Looking Forward: The Path to Production
As we envision FidelityUI built on these foundations, we’re exploring more than just a UI framework. We aim to demonstrate that functional programming patterns can thrive in environments traditionally dominated by imperative, manual memory management approaches. By leveraging the design wisdom embedded in Fabulous while adapting it for native compilation, we could get the best of both worlds.
The early stages of FidelityUI would focus on proving these core concepts: Can we maintain Fabulous’s elegant API while compiling to native code with deterministic memory management? Can we preserve the functional programming experience while generating efficient LVGL calls? We believe the answer, as these conceptual examples suggest, could be yes.
The Best of All Worlds
FidelityUI would represent a unique synthesis of ideas:
- From Fabulous, we would take the widget model, the MVU pattern, and the overall architectural approach to functional UI
- From SwiftUI, we would learn about declarative UI syntax and compile-time optimization strategies
- From LVGL, we would leverage a battle-tested, efficient rendering engine suitable for embedded systems
- From Clef and Elmish, we would maintain the pure functional programming model that makes applications predictable and testable
But unlike any of these inspirations, FidelityUI would compile to native code with deterministic memory management, making it suitable for hard real-time systems while maintaining an idiomatic Clef developer experience.
As the framework matures, we would expand beyond basic layouts to include animations, custom rendering with Skia, and advanced interaction patterns. But the foundation would remain the same: careful adaptation of proven functional patterns to native compilation, creating a future where Clef developers could target any platform without compromise.
For Clef developers, this would mean they could write UI code using familiar patterns and have confidence that it would compile to efficient native code suitable for everything from embedded devices to desktop applications. For the broader programming community, it would demonstrate that functional programming and systems programming are not mutually exclusive. With the right compiler infrastructure, we could have both elegance and efficiency.
The journey from Fabulous’s managed, runtime-based approach to FidelityUI’s envisioned compile-time, native implementation would showcase the power of standing on the shoulders of giants.
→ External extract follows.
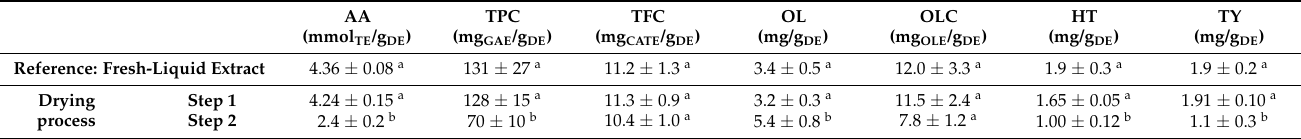
Table 3. Effect of extract drying on the retention of the responses measured, compared to a freshly obtained liquid extract (reference: conventional phenolic extract produced using freeze-dried olive pomace (OP)). Step 1 included only ethanol (EtOH) evaporation (extract in liquid state), followed by step 2: freeze-drying of the extract (extract in solid-state). Values with different lowercase letters in the same column are significantly different ( p <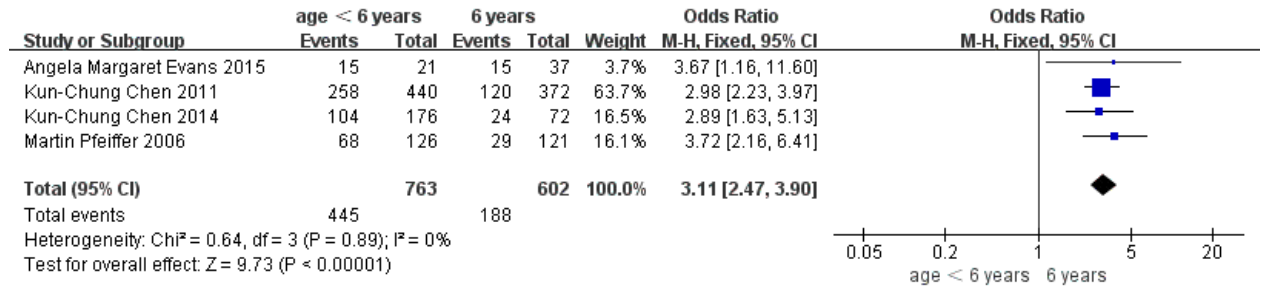
Figure 2. The forest plot of age <6 years for flatfoot in children [8,12,14,17].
We wouldn’t be discarding these innovations; we would be translating them to a new context where they could shine even brighter. In doing so, we would be opening new possibilities for functional programming in domains where it was previously thought impractical.
This is just the beginning. As we continue to design FidelityUI, guided by classic lessons from WPF and Fabulous’s excellent design, informed by SwiftUI’s innovations, and powered by Composer’s compilation pipeline, we’re envisioning a future where Clef developers could target any platform, from tiny embedded devices to powerful server clusters, without sacrificing the language features and patterns they love.